■ Problem to solve
In the listing below, locate the lines bearing the word "down". Copy every one of them.

■ Records supplied
——————————

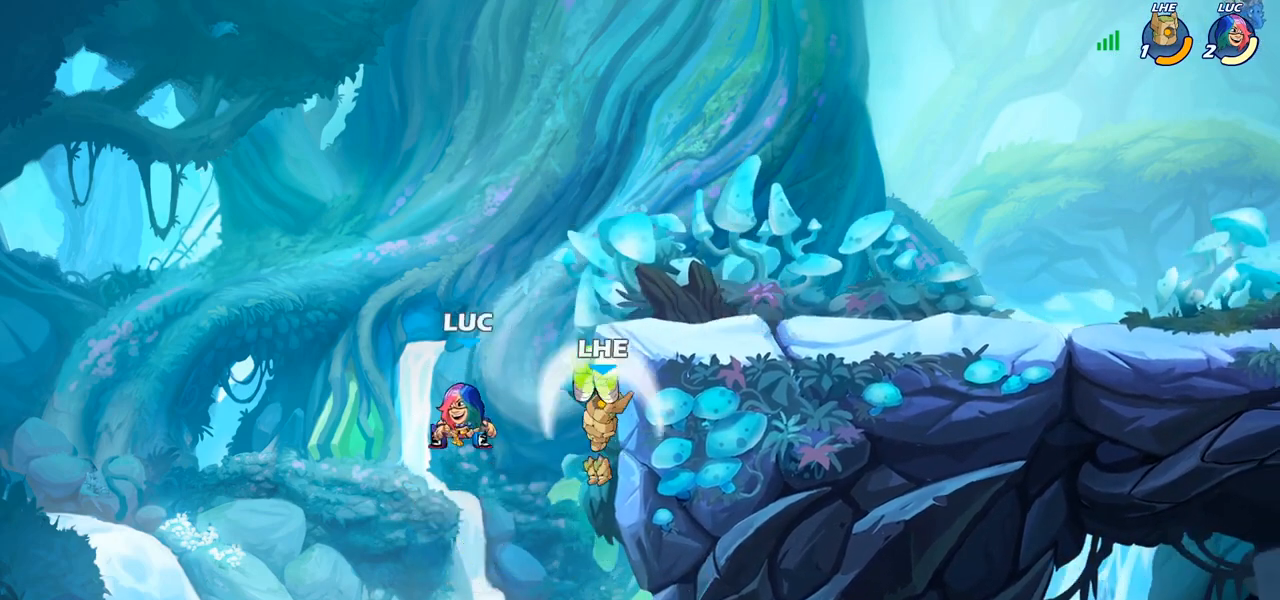
{"dt_ms": 500, "buttons": [], "left_stick": "up-right", "right_stick": "center", "events": [[117, "left_stick", "center"], [183, "left_stick", "right"], [300, "CROSS", "down"], [367, "CIRCLE", "down"], [367, "CROSS", "up"], [450, "left_stick", "up-right"], [467, "CIRCLE", "up"]]}
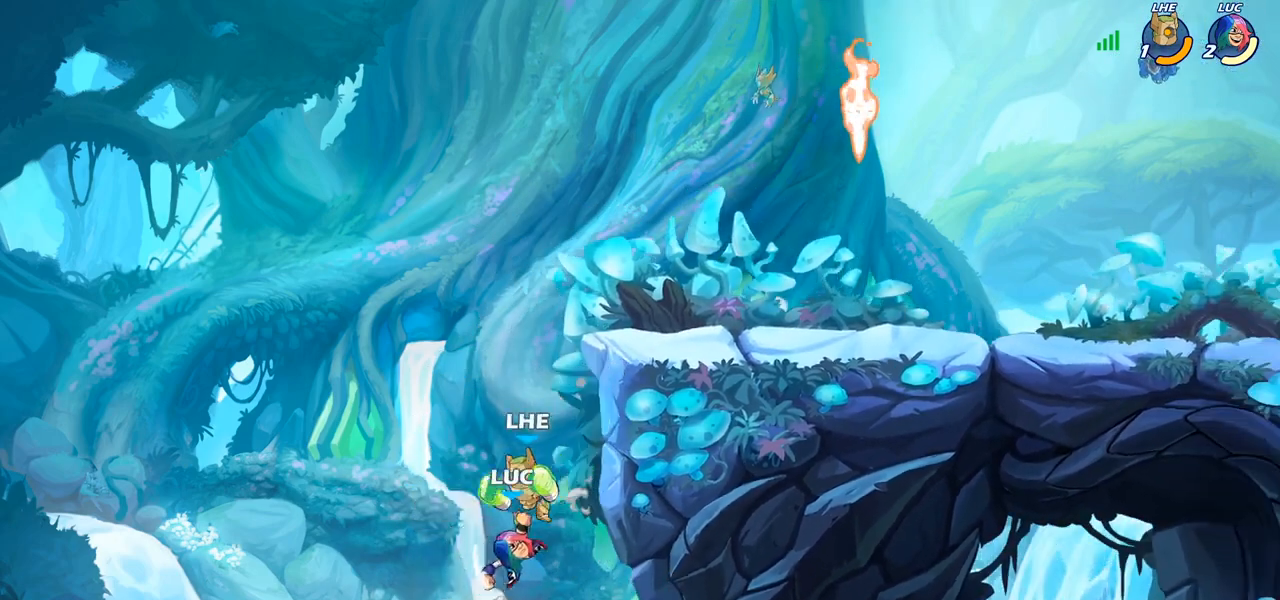
{"dt_ms": 500, "buttons": [], "left_stick": "down-right", "right_stick": "center", "events": [[483, "left_stick", "down-right"]]}
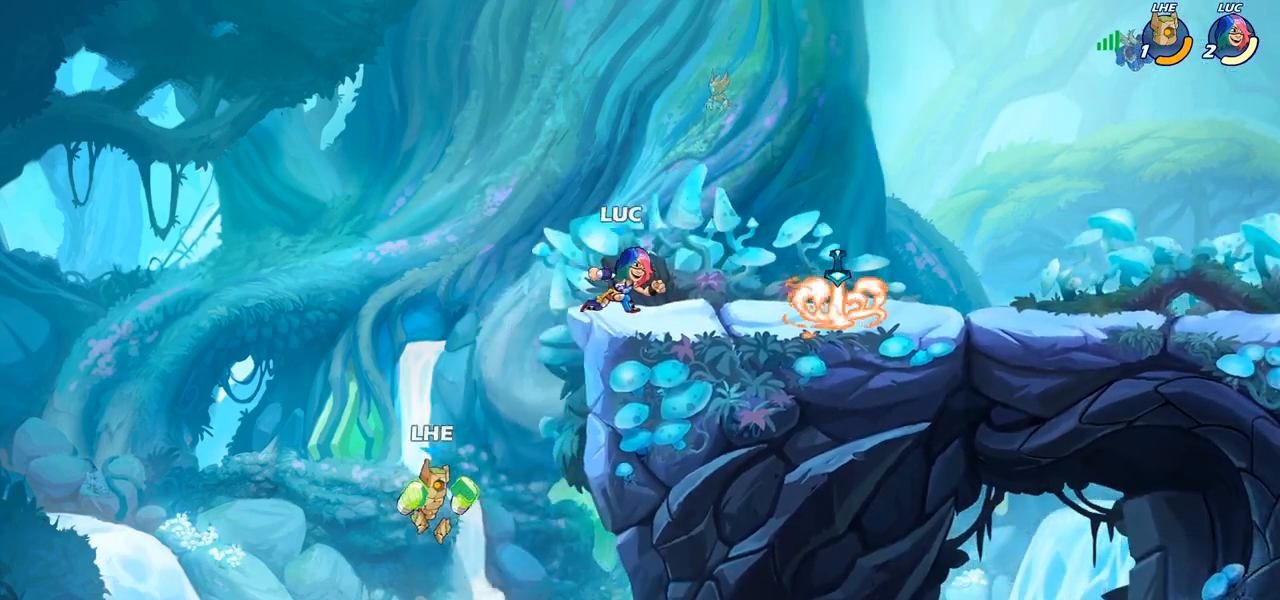
{"dt_ms": 500, "buttons": [], "left_stick": "left", "right_stick": "center", "events": [[150, "left_stick", "right"], [350, "R1", "down"], [383, "left_stick", "up-left"], [450, "R1", "up"], [450, "left_stick", "left"]]}
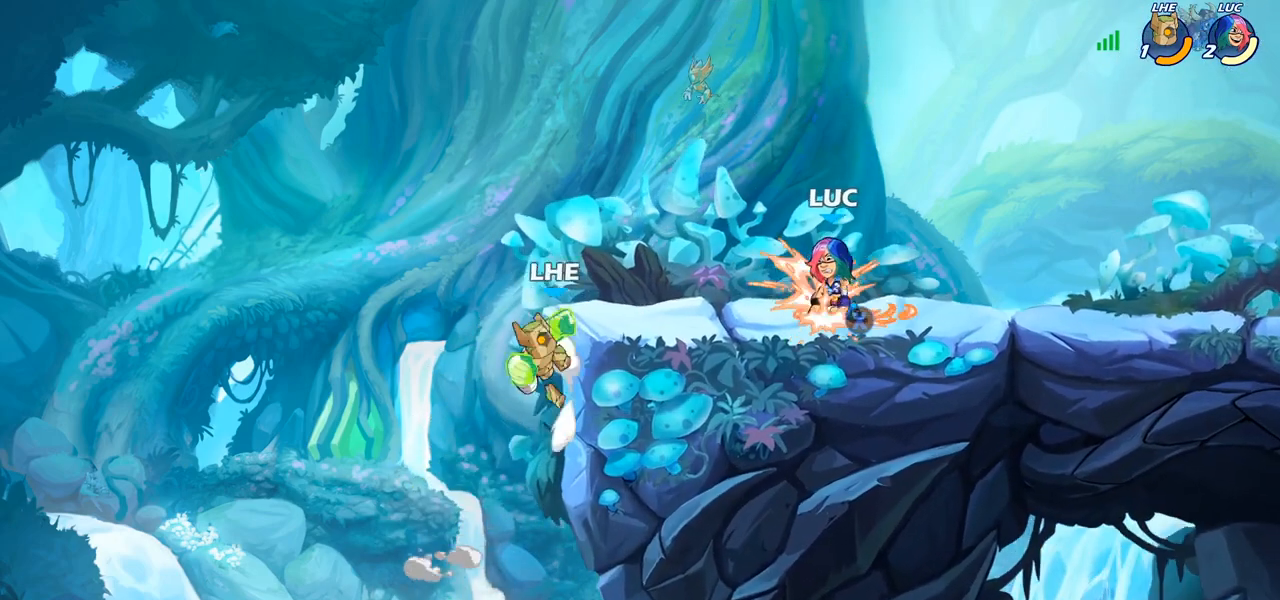
{"dt_ms": 500, "buttons": [], "left_stick": "left", "right_stick": "center", "events": [[150, "left_stick", "center"], [400, "left_stick", "left"]]}
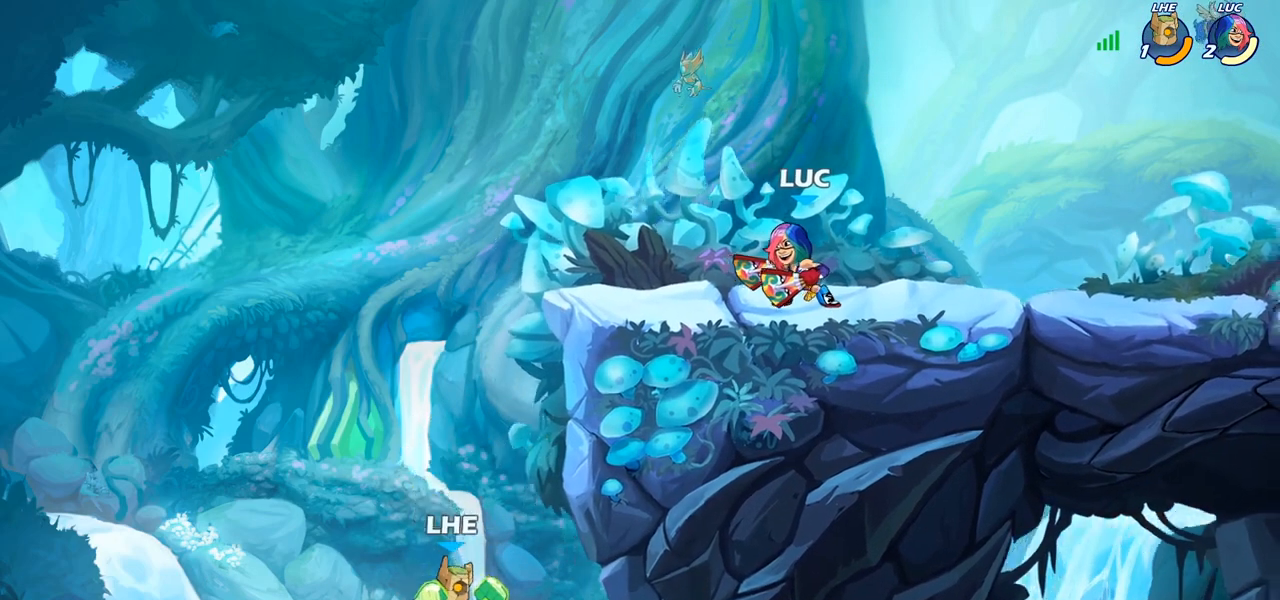
{"dt_ms": 500, "buttons": [], "left_stick": "left", "right_stick": "center", "events": [[83, "left_stick", "center"], [433, "left_stick", "left"]]}
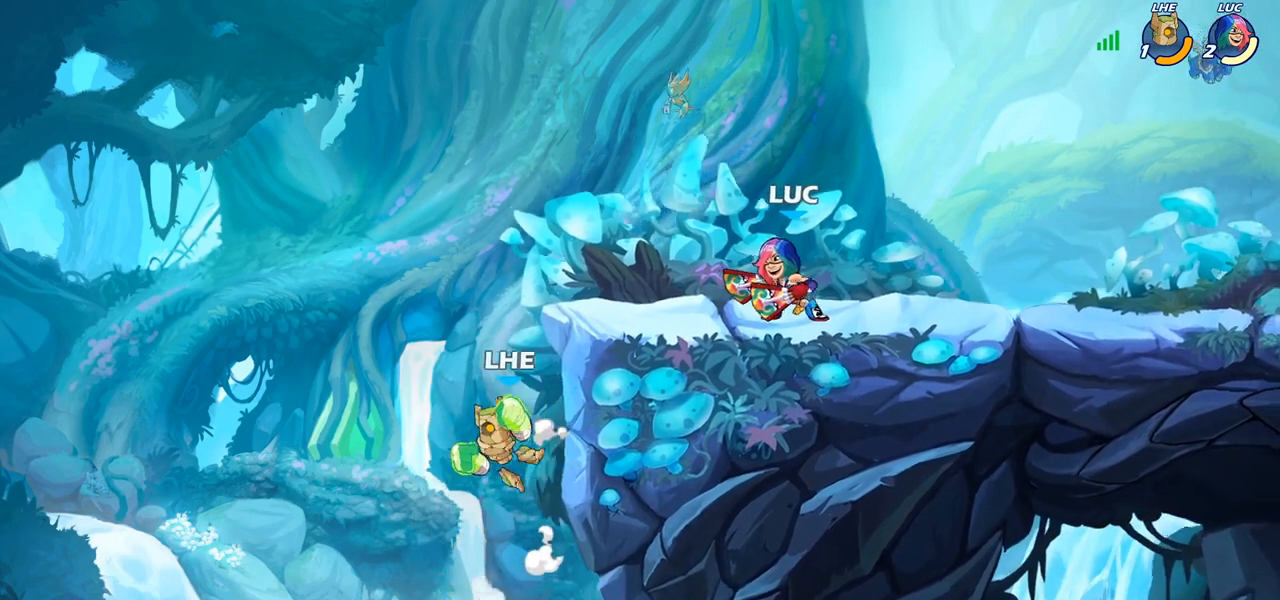
{"dt_ms": 500, "buttons": [], "left_stick": "center", "right_stick": "center", "events": [[17, "left_stick", "center"], [83, "left_stick", "left"], [183, "left_stick", "center"], [250, "left_stick", "left"], [333, "left_stick", "center"], [383, "left_stick", "left"], [483, "left_stick", "center"]]}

——————————

■ Answer for the task
{"dt_ms": 500, "buttons": [], "left_stick": "up-right", "right_stick": "center", "events": [[117, "left_stick", "center"], [183, "left_stick", "right"], [300, "CROSS", "down"], [367, "CIRCLE", "down"], [367, "CROSS", "up"], [450, "left_stick", "up-right"], [467, "CIRCLE", "up"]]}
{"dt_ms": 500, "buttons": [], "left_stick": "down-right", "right_stick": "center", "events": [[483, "left_stick", "down-right"]]}
{"dt_ms": 500, "buttons": [], "left_stick": "left", "right_stick": "center", "events": [[150, "left_stick", "right"], [350, "R1", "down"], [383, "left_stick", "up-left"], [450, "R1", "up"], [450, "left_stick", "left"]]}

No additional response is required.